As he climbed in his career, Meyer was hired at Lincoln Capital in 1981, where he built a multi-billion-dollar fixed asset management business, circling the globe to serve discerning clients on multiple continents. 

It was high pressure and that was just the way Meyer preferred it. “To be honest, I actually thrived on the stress,” he admitted. “Every time you went to see a client, you were competing with any number of other investment managers who were equally talented. You had to differentiate yourself and it was a big challenge.” 

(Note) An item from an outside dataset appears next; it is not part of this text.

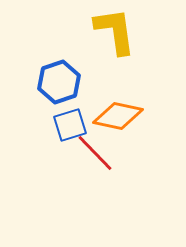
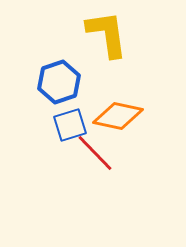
yellow L-shape: moved 8 px left, 3 px down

Ultimately, nothing was more important to Meyer than focusing on family. Since retiring at age 60, he’s found true joy in annual reunions in Michigan with his two sons, daughters-in-law and six grandchildren, in offering his time and expertise to Golden Paws Assistance Dogs, and in giving back to Notre Dame. He smiles as he tells his favorite story about the University — the moment in 1992 when the Robert and Ardelle Meyer Scholarship was first announced. 

“It was a special weekend for the benefactors of the University. I invited my mom up to campus to join me,” Meyer said. “It was a straight walk up to the Basilica from Alumni Hall, and a light snowfall was coming down around us. It was the most beautiful night I personally have ever experienced. We were led to the front of the church and that’s when she found out about the scholarship. That is my best memory of my mom.”

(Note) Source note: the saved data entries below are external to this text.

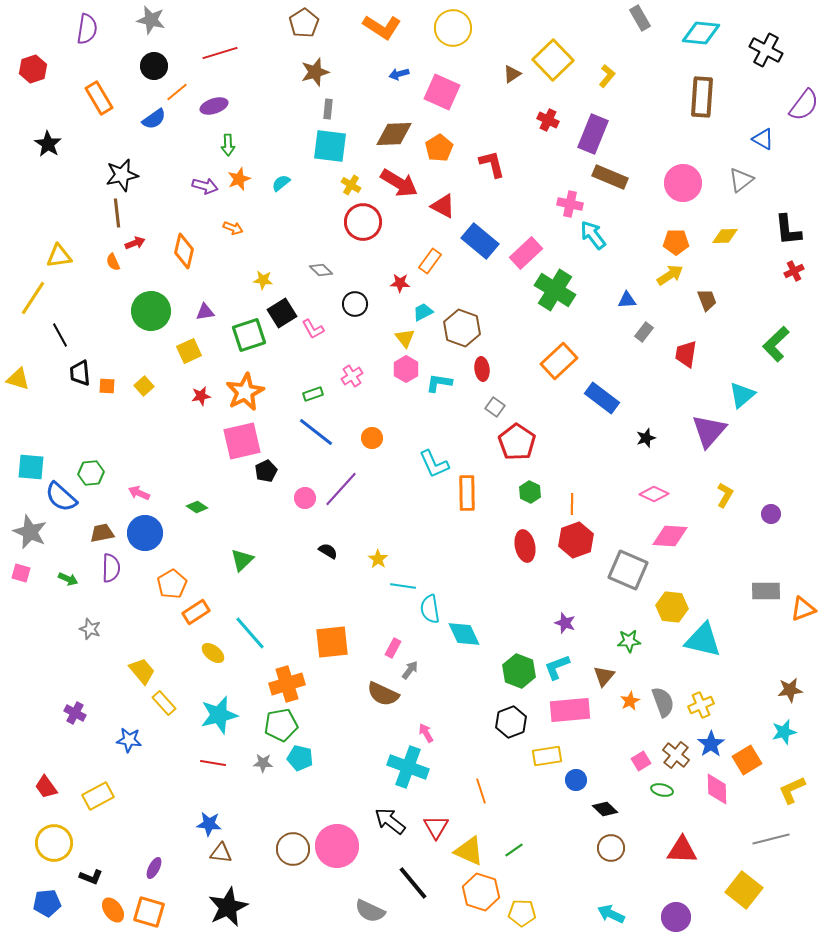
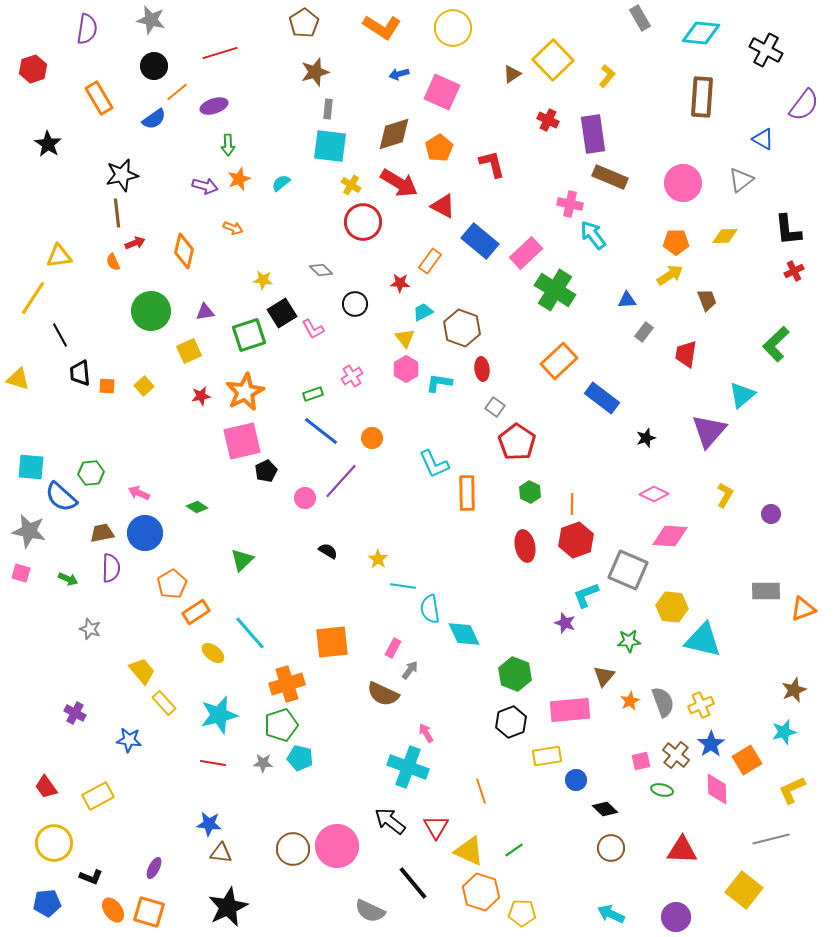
brown diamond at (394, 134): rotated 15 degrees counterclockwise
purple rectangle at (593, 134): rotated 30 degrees counterclockwise
blue line at (316, 432): moved 5 px right, 1 px up
purple line at (341, 489): moved 8 px up
gray star at (30, 532): moved 1 px left, 1 px up; rotated 12 degrees counterclockwise
cyan L-shape at (557, 667): moved 29 px right, 72 px up
green hexagon at (519, 671): moved 4 px left, 3 px down
brown star at (790, 690): moved 4 px right; rotated 15 degrees counterclockwise
green pentagon at (281, 725): rotated 8 degrees counterclockwise
pink square at (641, 761): rotated 18 degrees clockwise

Seeing her son leverage his education and professional success to endow scholarships for other students moved and overwhelmed Ardelle. They both had tears in their eyes and knew that Robert, who had passed away, would have also embraced the full circle moment. 

The scholarship has since put 74 undergraduates through Notre Dame, while the Kenneth R. Meyer Fellowship, launched in 2010 with a $10 million gift, has funded 107 MBA students at Mendoza. 

Each fall, Meyer drives to campus to meet the Meyer Fellows, a group of eight accomplished MBA students who are provided a full-ride scholarship to Mendoza. The program is now in its 11th year, and Meyer and the alumni are a tight-knit circle. He keeps track of marriages, babies and promotions and is a proud investor in the Indiana Whiskey Company in South Bend, a local distillery founded by Meyer Fellow and military veteran, Charlie Florance (MBA ‘13). 

Fellows avidly keep journals of their Notre Dame experiences throughout the year, which they then read out loud from at a private annual dinner in the spring. “You should see the entries in these journals. They are just unbelievable and it’s amazing to see how they welcome the next class of fellows, and the journals pass from student to student,” he said. 

In more recent years, Meyer has watched with admiration as Frontlines in America, the domestic version of Business on the Frontlines,  launched as well. The course has forged impactful partnerships with organizations supporting former gang members in Los Angeles, youth in marginalized neighborhoods  and, beginning in August 2023, with the Summit Lake Paiute Tribe in Nevada as well. Meyer anticipates seeing a ripple effect in Frontlines alumni being in a position to give back to underserved communities through service and funding after graduation and to donate to their alma mater. 

 “Commit to stepping your gift up each year,” Meyer advised. You’ll find that giving is very rewarding. You’ll get a real sense of doing good.”